I am sitting on a patio looking at another patio I am helping construct for a special friend. I’ve never built a patio before. One can always learn something new. I worked hard this morning on the project and felt the sweat and grind that comes from manual labor. I need more of this in my life.

Soon, this friend is driving the length of Oregon to investigate a possible opportunity to help me reinvent myself. That’s a long way to drive for someone. Who knows if the opportunity will pan out, but I’ll never forget this friend’s drive. It reminds me of what Werner Herzog did for his friend in Of Walking in Ice when he walked to from Munich to Paris in the early 1970s in the middle of winter because his friend was ill. It’s one the greatest books ever written and I urge people to find it, although it is almost impossible to find. Reading it for the first time changed my whole idea about what writing can achieve.

I’m reading Jack Kerouac’s Dr. Sax and going nowhere with it. Nowhere. It’s more of an archaeological experience that a literary one. It’s sixty years old but feels more dated than something by Dickens.

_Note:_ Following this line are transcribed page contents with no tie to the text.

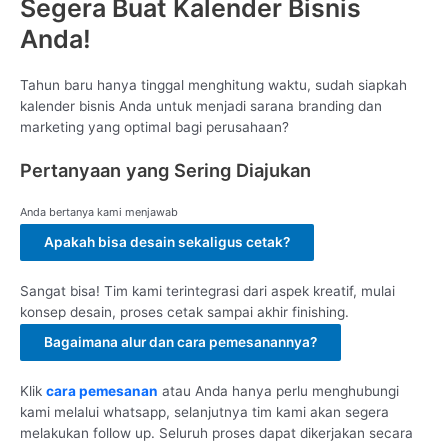
Segera Buat Kalender Bisnis
Anda!
Tahun baru hanya tinggal menghitung waktu, sudah siapkah
kalender bisnis Anda untuk menjadi sarana branding dan
marketing yang optimal bagi perusahaan?
Pertanyaan yang Sering Diajukan
Anda bertanya kami menjawab
Apakah bisa desain sekaligus cetak?
Sangat bisa! Tim kami terintegrasi dari aspek kreatif, mulai
konsep desain, proses cetak sampai akhir finishing.
Bagaimana alur dan cara pemesanannya?
Klik
cara pemesanan
atau Anda hanya perlu menghubungi
kami melalui whatsapp, selanjutnya tim kami akan segera
melakukan follow up. Seluruh proses dapat dikerjakan secara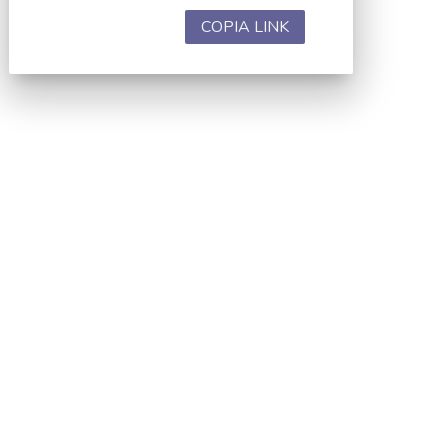
COPIA LINK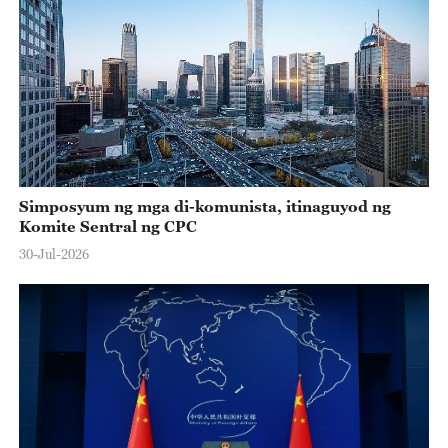
Simposyum ng mga di-komunista, itinaguyod ng
Komite Sentral ng CPC
30-Jul-2026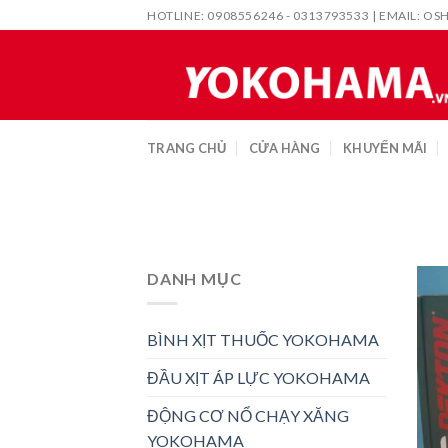
Skip
HOTLINE: 0908556246 - 0313793533 | EMAIL:
OS
to
content
TRANG CHỦ
CỬA HÀNG
KHUYẾN MÃI
DANH MỤC
BÌNH XỊT THUỐC YOKOHAMA
ĐẦU XỊT ÁP LỰC YOKOHAMA
ĐỘNG CƠ NỔ CHẠY XĂNG
YOKOHAMA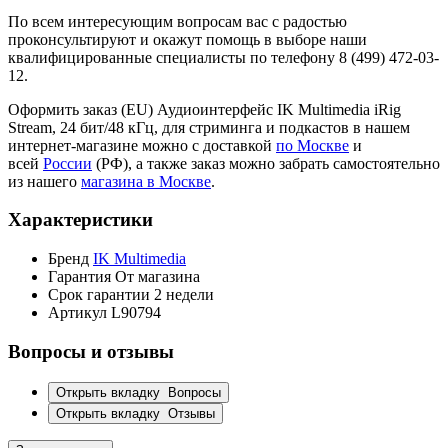
По всем интересующим вопросам вас с радостью
проконсультируют и окажут помощь в выборе наши
квалифицированные специалисты по телефону 8 (499) 472-03-
12.
Оформить заказ (EU) Аудиоинтерфейс IK Multimedia iRig
Stream, 24 бит/48 кГц, для стриминга и подкастов в нашем
интернет-магазине можно с доставкой
по Москве
и
всей
России
(РФ), а также заказ можно забрать самостоятельно
из нашего
магазина в Москве
.
Характеристики
Бренд
IK Multimedia
Гарантия
От магазина
Срок гарантии
2 недели
Артикул
L90794
Вопросы и отзывы
Открыть вкладку
Вопросы
Открыть вкладку
Отзывы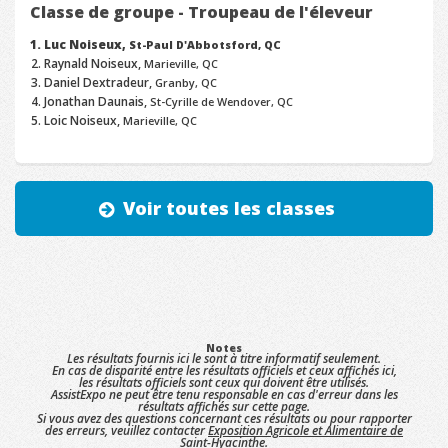
Classe de groupe - Troupeau de l'éleveur
Luc Noiseux,
St-Paul D'Abbotsford, QC
Raynald Noiseux,
Marieville, QC
Daniel Dextradeur,
Granby, QC
Jonathan Daunais,
St-Cyrille de Wendover, QC
Loic Noiseux,
Marieville, QC
Voir toutes les classes
Notes
Les résultats fournis ici le sont à titre informatif seulement.
En cas de disparité entre les résultats officiels et ceux affichés ici,
les résultats officiels sont ceux qui doivent être utilisés.
AssistExpo ne peut être tenu responsable en cas d'erreur dans les
résultats affichés sur cette page.
Si vous avez des questions concernant ces résultats ou pour rapporter
des erreurs, veuillez contacter
Exposition Agricole et Alimentaire de
Saint-Hyacinthe
.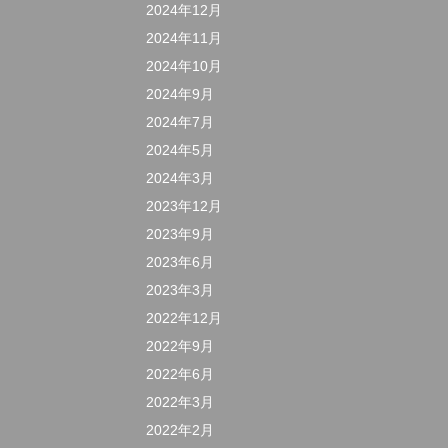
2024年12月
2024年11月
2024年10月
2024年9月
2024年7月
2024年5月
2024年3月
2023年12月
2023年9月
2023年6月
2023年3月
2022年12月
2022年9月
2022年6月
2022年3月
2022年2月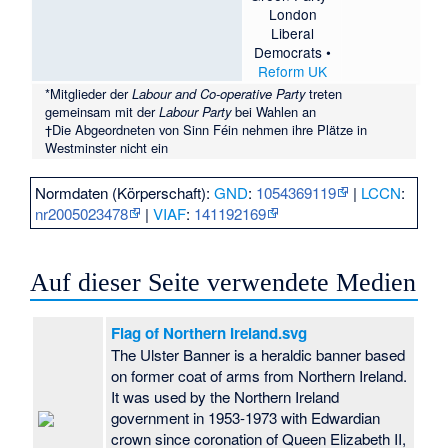
London
Liberal
Democrats
•
Reform UK
*Mitglieder der
Labour and Co-operative Party
treten
gemeinsam mit der
Labour Party
bei Wahlen an
†Die Abgeordneten von Sinn Féin nehmen ihre Plätze in
Westminster nicht ein
Normdaten (Körperschaft):
GND
:
1054369119
|
LCCN
:
nr2005023478
|
VIAF
:
141192169
Auf dieser Seite verwendete Medien
Flag of Northern Ireland.svg
The Ulster Banner is a heraldic banner based
on former coat of arms from Northern Ireland.
It was used by the Northern Ireland
government in 1953-1973 with Edwardian
crown since coronation of Queen Elizabeth II,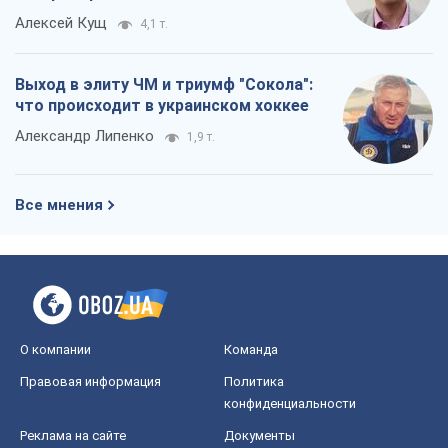
сохранив жизнь офицеру ВСУ
Украинская Бронетехника
4,0 т.
КНДР как катализатор войны, или О
новом этапе российско-
северокорейского союза
Алексей Кущ
4,1 т.
Выход в элиту ЧМ и триумф "Сокола":
что происходит в украинском хоккее
Александр Липенко
1,9 т.
Все мнения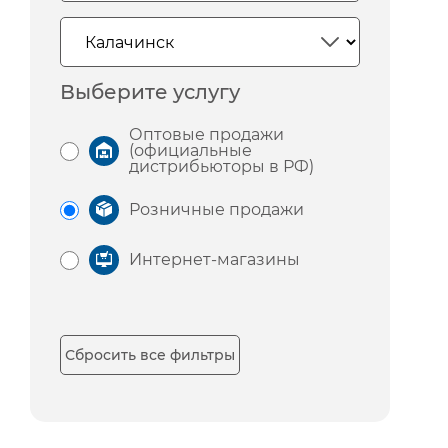
Выберите услугу
Оптовые продажи
(официальные
дистрибьюторы в РФ)
Розничные продажи
Интернет-магазины
Сбросить все фильтры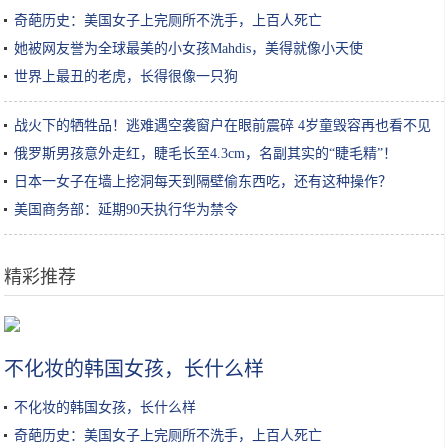
奇葩历史：美国女子上完厕所不洗手，上百人死亡
她被网友誉为全球最美的小女孩Mahdis，美得就像小天使
世界上最丑的老虎，长得很像一只狗
战火下的牺牲品！逃难遇空袭窗户在眼前震碎 4岁童毁容再也看不见
俄罗斯男孩意外走红，睫毛长至4.3cm，名副其实的“睫毛精”！
日本一女子在墙上挖洞每天到隔壁偷东西吃，还有这种操作？
美国商务部：延期90天执行华为禁令
精彩推荐
不化妆的韩国女孩，长什么样
不化妆的韩国女孩，长什么样
不化妆的韩国女孩，长什么样
奇葩历史：美国女子上完厕所不洗手，上百人死亡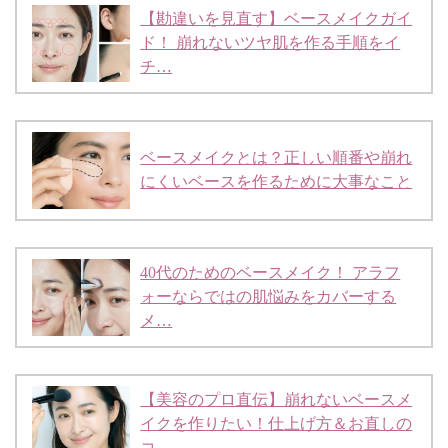
【勘違いを見直す】ベースメイクガイ
ド！ 崩れないツヤ肌を作る手順をイ
チ…
ベースメイクとは？正しい順番や崩れ
にくいベースを作るために大事なこと
40代のためのベースメイク！ アラフ
ォーならではの肌悩みをカバーする
メ…
【美容のプロ直伝】崩れないベースメ
イクを作りたい！仕上げ方＆お直しの
コ…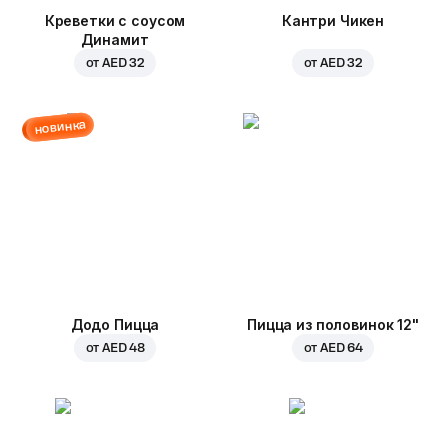
Креветки с соусом
Кантри Чикен
Динамит
от
AED 32
от
AED 32
новинка
Додо Пицца
Пицца из половинок 12"
от
AED 48
от
AED 64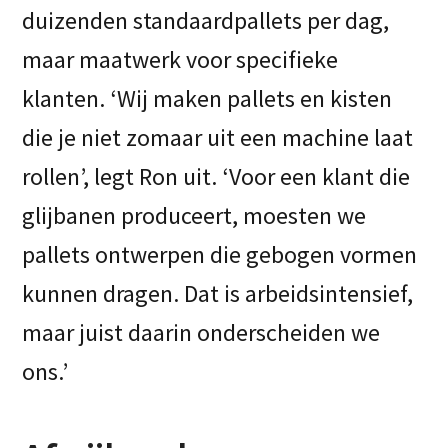
duizenden standaardpallets per dag,
maar maatwerk voor specifieke
klanten. ‘Wij maken pallets en kisten
die je niet zomaar uit een machine laat
rollen’, legt Ron uit. ‘Voor een klant die
glijbanen produceert, moesten we
pallets ontwerpen die gebogen vormen
kunnen dragen. Dat is arbeidsintensief,
maar juist daarin onderscheiden we
ons.’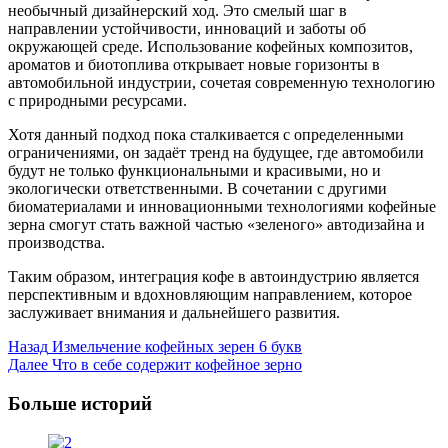
необычный дизайнерский ход. Это смелый шаг в
направлении устойчивости, инноваций и заботы об
окружающей среде. Использование кофейных композитов,
ароматов и биотоплива открывает новые горизонты в
автомобильной индустрии, сочетая современную технологию
с природными ресурсами.
Хотя данный подход пока сталкивается с определенными
ограничениями, он задаёт тренд на будущее, где автомобили
будут не только функциональными и красивыми, но и
экологически ответственными. В сочетании с другими
биоматериалами и инновационными технологиями кофейные
зерна смогут стать важной частью «зеленого» автодизайна и
производства.
Таким образом, интеграция кофе в автоиндустрию является
перспективным и вдохновляющим направлением, которое
заслуживает внимания и дальнейшего развития.
Post
Назад
Измельчение кофейных зерен 6 букв
Далее
Что в себе содержит кофейное зерно
Navigation
Больше историй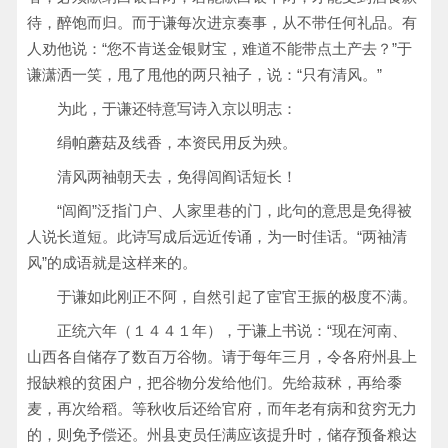
待，醉饱而归。而于谦每次进京奏事，从不带任何礼品。有
人劝他说：“您不肯送金银财宝，难道不能带点土产去？”于
谦潇洒一笑，甩了甩他的两只袖子，说：“只有清风。”
为此，于谦还特意写诗入京以明志：
绢帕蘑菇及线香，本资民用反为殃。
清风两袖朝天去，免得闾阎话短长！
“闾阎”泛指门户、人家里巷的门，此句的意思是免得被
人说长道短。此诗写成后远近传诵，为一时佳话。“两袖清
风”的成语就是这样来的。
于谦如此刚正不阿，自然引起了宦官王振的极度不满。
正统六年（１４４１年），于谦上书说：“现在河南、
山西各自储存了数百万谷物。请于每年三月，令各府州县上
报缺粮的贫困户，把谷物分发给他们。先给菽秫，再给黍
麦，再次给稻。等秋收后还给官府，而年老有病和贫穷无力
的，则免予偿还。州县吏员任满应该提升时，储存预备粮达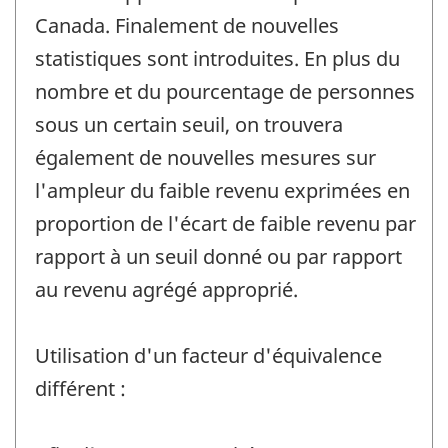
Canada. Finalement de nouvelles
statistiques sont introduites. En plus du
nombre et du pourcentage de personnes
sous un certain seuil, on trouvera
également de nouvelles mesures sur
l'ampleur du faible revenu exprimées en
proportion de l'écart de faible revenu par
rapport à un seuil donné ou par rapport
au revenu agrégé approprié.
Utilisation d'un facteur d'équivalence
différent :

I wonder if anyone in Oregon will be reading my book about rain, Of Walking in Rain, 60 years from now.

I’m also reading a thousand-page biography of one my heroes, Arthur Ashe, the African American tennis champion, who died from AIDS (from a blood transfusion) in 1993. It is inconceivable to imagine what he experienced in the segregated south of the 1950s and 1960s as he moved up the tennis rankings. Then, of course there was his advocacy against apartheid in South Africa and his pioneering work to destroy that racist system. And of course, there was his cool, unflappable demeanor on court, which stood in such contrast to the asshole antics of Nastase, Connors and McEnroe. I wish I would have emulated Ashe’s style in my tennis-playing youth, but I did not. Most of us succumbed to the assholes’ way of comporting themselves. I like to think I’ve learned the Arthur Ashe Lesson in Life, in my writing and personal and political lives. It’s going to serve me will during this reinvention. It would serve a lot of other Americans well to comport themselves like Ashe in the days of social media and President Trump. It’s so easy to be arrogant and demeaning. It takes stamina and concentration to be deliberate in life.

Birds and squirrels are all around me. Deer lurk on nearby lawns. I see a quail feather stuck among branches in a burn-pile ready to be set off into a clear night. I might let it off tonight and think around the fire.